The quantum computer’s trajectory from theory to laboratory has taken many years, and is still far from arriving at a satisfactory stage, even with the recent advances from IBM and D-Wave. In the 1980s, American physicists Paul Benioff and Richard Feynman (winner of the 1965 Nobel Prize) demonstrated, along with Israeli scientist David Deutsch, that quantum mechanics could give rise to a new kind of computing. At the nanoscale, particles have particular properties such as superposition—the combined overlapping of different states—and entanglement, when two or more particles interact and exhibit behavior distinct from what would be expected in the classical mode.
While in classical computation bits (or binary digits) can assume only one value, 0 or 1, where 0 represents a signal without electrical current and 1 a signal with current, quantum computing works with 0, 1, and combinations of 0 and 1 at the same time. These are the quantum bits, or qubits.

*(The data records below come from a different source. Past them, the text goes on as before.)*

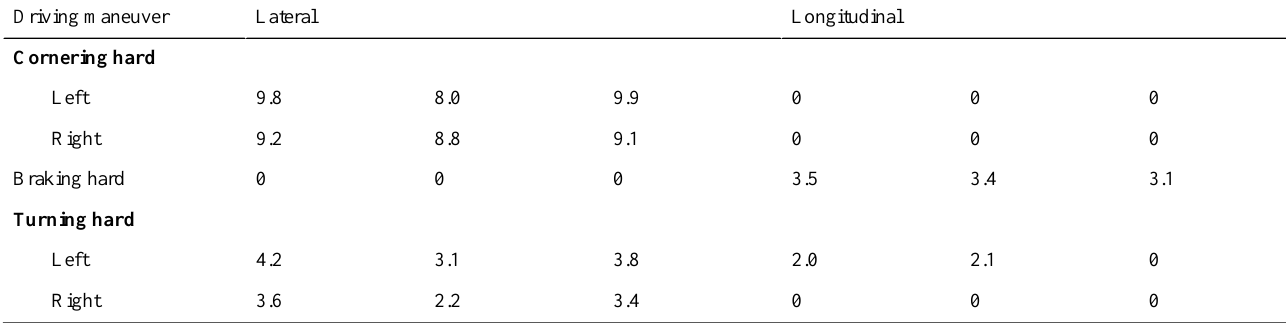
Table 2. Average duration of the g-force events over 0.45 g threshold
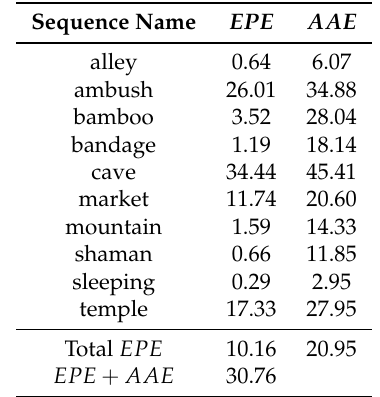
Table 18. Summary of results. The end point error and average angular error obtained by Horn-Schunck using uniform locations in the MPI-Sintel training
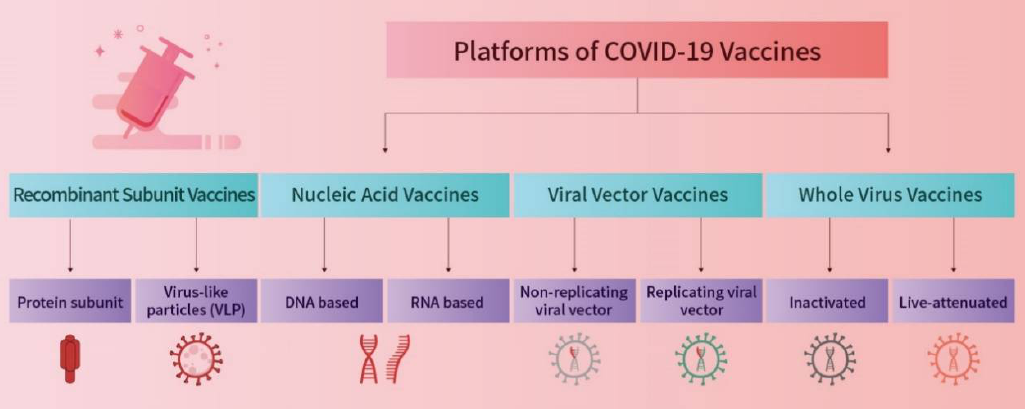
Figure 2. A schematic diagram showing the different vehicles used to combat the COVID-19 virus. [26] .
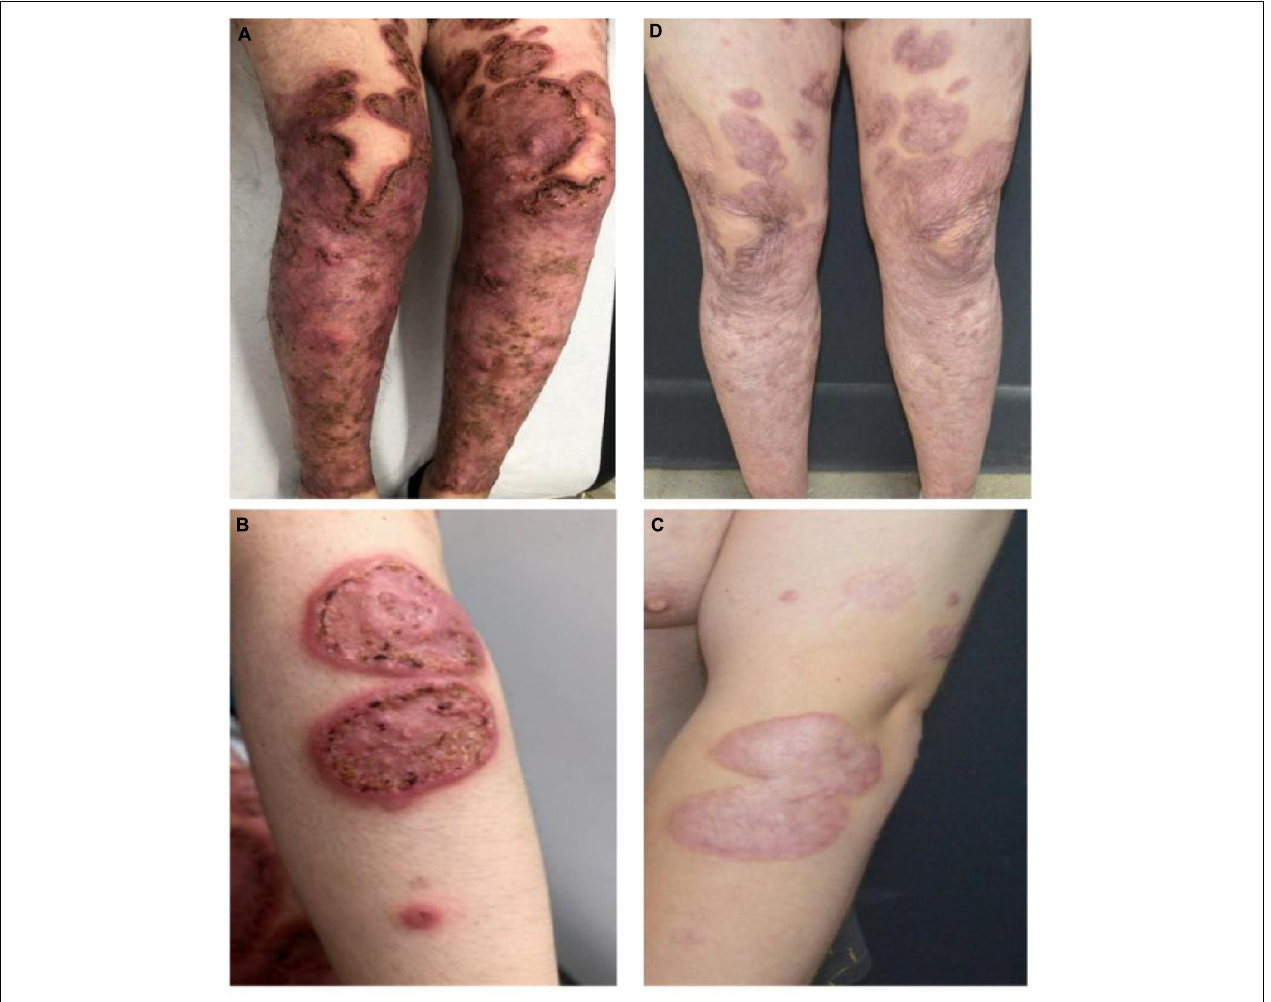
FIGURE 2 | Pyoderma gangrenosum before (A,B) and following combination therapy (C,D) , the healed ulcer formed atrophic cribriform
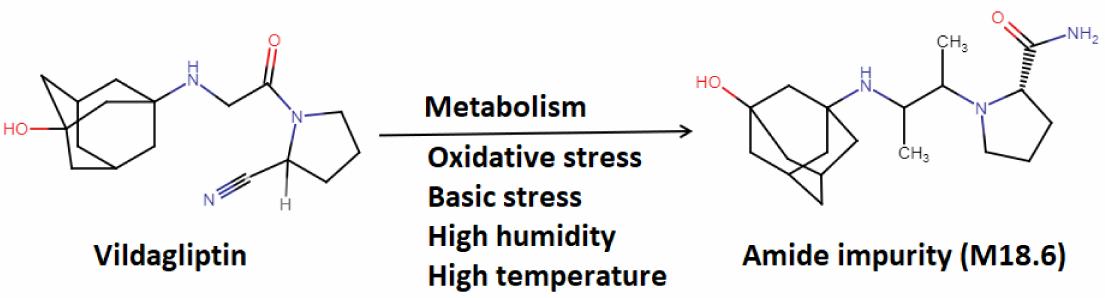
Figure 1. Metabolism/degradation of vildagliptin to amide impurity/M18.6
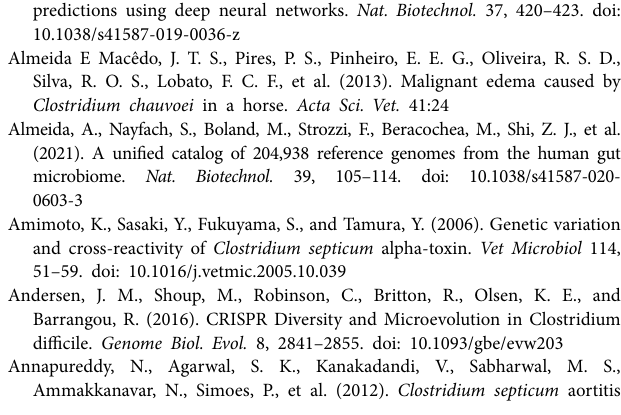
Supplementary Figure S1 | Taxonomic classification of C. septicum based on 16srRNA gene. The 16S rRNA gene based phylogenetic analysis of C. septicum indicates close relatedness with C. chauvoei within Clostridium genus cluster 1 ( Clostridium sensu stricto ). Supplementary Figure S2 | Diversity and structure of CRISPR regions and CRISPR spacers. CRISPR spacers present among strains are represented in the form of an array. (A) Every unique spacer present within any strain is represented with different color codes. (B) . Spacers that are shared among strains are represented with same color codes and unshared spacers are represented in gray. The three CRISPR regions in the type strain DSM 7534 T intervened by IS256 family transposons are indicated as white space. Supplementary Figure S3 | Clusters of Orthologous Groups (COGs) categorization of core and accessory genes. Functional annotation of the core and accessory genes were carried out for COGs. Most of the accessory were belonging to the category of representing function unknown (S) and replication, recombination and repair (L). Supplementary Figure S4 | Phylogenetic tree involving C. septicum alpha toxin cds at nucleotide level. Phylogenetic relatedness of alpha toxin gene (full CDS) among C. speticum strains from diverse host/source and geographical sources was inferred. Supplementary Figure S5 | Protein alignment of Clostridium septicum virulence factors. Alignment of primary virulence factors showing amino acid variations are shown in Figure S5. (A) Alpha toxin, (B) Sialidase, (C) Hemolysin A, (D) , Hyaluronidase NagJ and (E) Hyaluronidase NagH. Supplementary Table S1 | Metadata summary of sequences retrieved from NCBI. Details with respect to species, strain name, and NCBI accession numbers of species of Clostridium sensu stricto used for 16S rRNA phylogenetic analysis are shown. Supplementary Table S2 | Taxonomic classification of C. septicum based on in silico DNA-DNA hybridization. Supplementary Table S3 | Prophages identified in C. septicum genomes. The prophages identified in five C. septicum strains indicating the size in bases, score predictions based on PHASTER, protein coding genes and BLAST identity are given. Supplementary Table S4 | KEGG pathway modules identified in the core genome of C. septicum . Supplementary Table S5 | Predicted B-cell epitopes in C. chauvoei toxin A (CctA) and in the identified homolog, C. septicum toxin A (CstA) identified by ABCpred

These features allow the quantum computer to perform simultaneous calculations faster—by orders of magnitude—than today’s supercomputers. As theoretical physicist Frederico Borges de Brito of the São Carlos Institute of Physics at the University of São Paulo (IFSC-USP) explains, the purpose of quantum computing is not to replace classical computers, but rather to offer a new way to solve problems, such as complex simulations and probabilistic questions that today’s computers have difficulty answering. Brito worked on equipment design at IBM during his postdoctoral internship from 2006 to 2008, and as a researcher at D-Wave from 2008 to 2009.
“Factoring a large prime number is a task that can take years on a classical computer. With a quantum computer, it could potentially only take seconds,” explains Brito. With a quantum computer, cracking cryptographic codes used for banking security may no longer be a challenge. Another operation for which these new machines would be more efficient is in simulating the behavior of molecules. This is expected to have advantages in protein folding (the chemical process in which proteins assume functional configurations), generating new possibilities for the development of pharmaceutical products. Nanotechnology and research on new materials should also benefit, as would the financial sector, where quantum computing could be used for analyzing investment portfolios and the behavior of corporate shares on stock exchanges over time.

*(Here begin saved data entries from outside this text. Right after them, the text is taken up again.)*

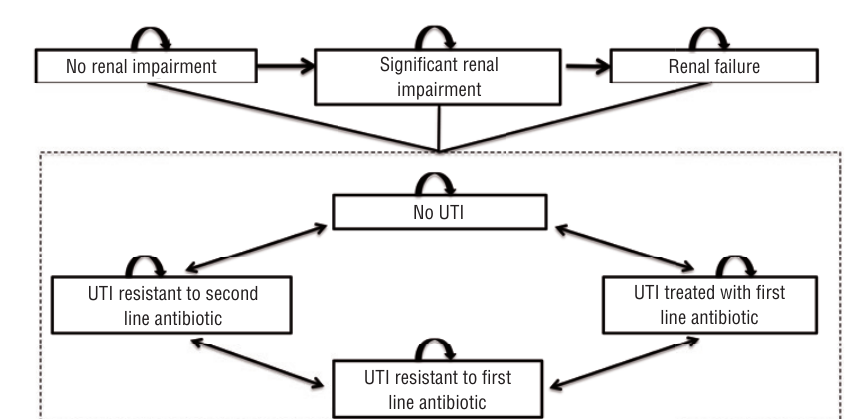
Figure 1 – Markov decision model – three renal stages and four urinary tract infection (uTI) levels regardless the impairment of renal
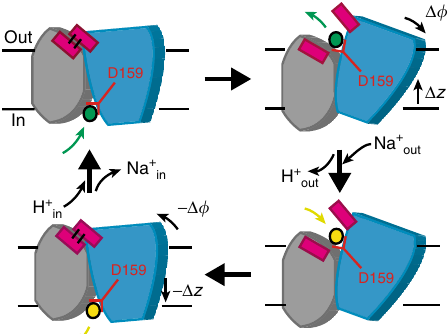
Fig. 5 Transport cycle. To shuttle ions between the inward-open (left) and outward-open conformations (right), the six-helix-bundle transporter domain (blue) translates along z , normal to the membrane, and rotates relative to the core domain (gray) around an axis in the membrane plane. Although the scheme shows the inward transport of Na + (yellow), and the outward transport of H + (green), both carried by Asp159, the transport cycle is fully reversible, and its direction determined by the respective gradients of H + and Na + across the membrane. Coupled to the domain motion, closing of the hydrophobic gate (magenta) prevents ion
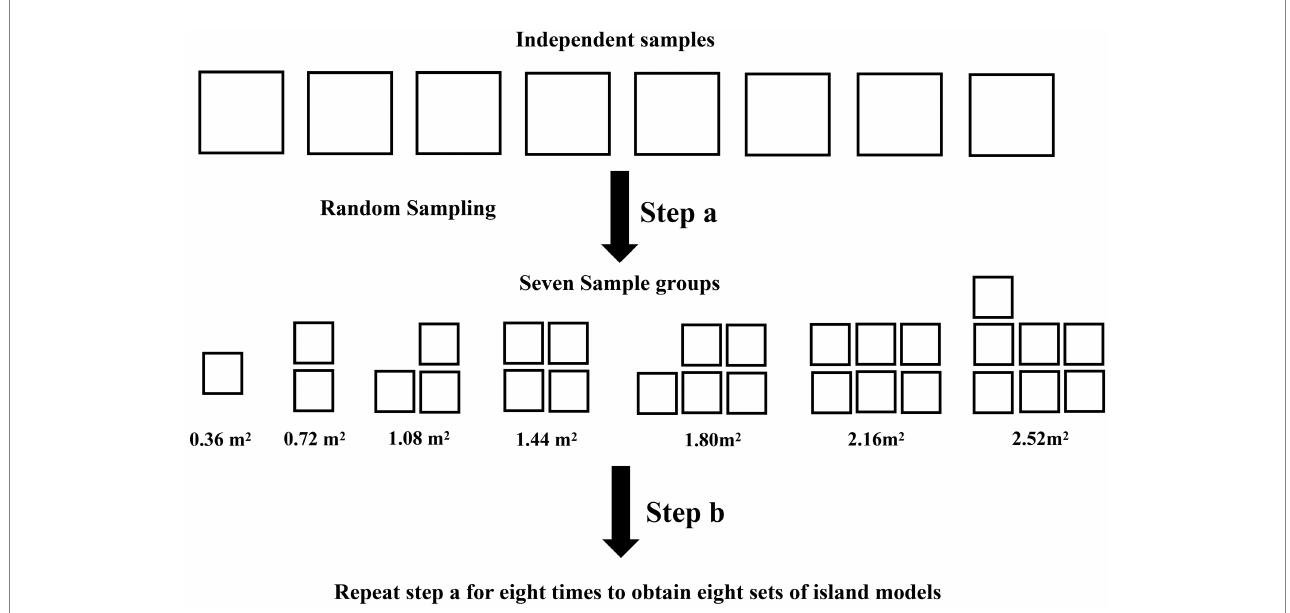
FIGURE 1 Schematic graph of sampling. Each box in the graph represents one filter paper. The area of each independent sample is 0.36 m 2 . Perform Step a to obtain seven sample group. Perform step b eight times to obtain eight island models, each containing seven sample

Building a quantum computer, however, is a complex task. Current machines take up a ten-square-meter room and their qubits are highly unstable and susceptible to losing their integrity when exposed to nature. Any interference, such as vibration or noise from other power sources may lead to calculation errors. This means they must be isolated from their environment. To maintain their properties, qubits operate at a temperature of -273.15º Celsius, which is very close to absolute zero. The more qubits, the more sophisticated the engineering required. IBM and D-Wave have come up with different solutions to address the problem.
The IBM Q System One is a 20-qubit machine that combines quantum and classical computing systems. The computer, introduced to the public in January, is available in the cloud for commercial and scientific use. According to Ulisses Mello, lab director at IBM Research–Brazil, the company’s goal with the equipment is to show that even though its processing capacity is still limited, the quantum computer is viable and available to the public. It is not just a lab experiment.

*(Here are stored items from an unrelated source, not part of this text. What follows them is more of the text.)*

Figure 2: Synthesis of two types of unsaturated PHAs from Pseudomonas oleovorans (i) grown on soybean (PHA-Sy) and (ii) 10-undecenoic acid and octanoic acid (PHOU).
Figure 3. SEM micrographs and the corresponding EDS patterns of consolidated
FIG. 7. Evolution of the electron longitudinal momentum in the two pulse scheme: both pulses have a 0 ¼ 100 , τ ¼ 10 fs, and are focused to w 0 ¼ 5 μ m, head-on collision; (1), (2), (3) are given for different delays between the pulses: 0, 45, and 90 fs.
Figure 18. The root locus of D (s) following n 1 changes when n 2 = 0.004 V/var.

At its New York research center the company works with 50- and 70-qubit versions. It’s still a low number, Mello admits, but it’s a step on a path intended to reach a thousand. “Reaching 150 or 200 qubits, where there could already be significant applications in many areas, may not be too far away,” the executive says. “Modeling the caffeine molecule takes something like 1048 bits, something impossible today. With 160 qubits it will be possible,” he says.
IBM is making a free cloud platform called the IBM Q Experience available to the public, which already has over 100,000 users. The company also has more than 60 business partners who are trying out the technology through the IBM Q Network. Auto manufacturer Daimler, the ExxonMobil corporation, and investment banking firm JPMorgan Chase & Co. are among them. There are no Brazilian companies using the network at this time.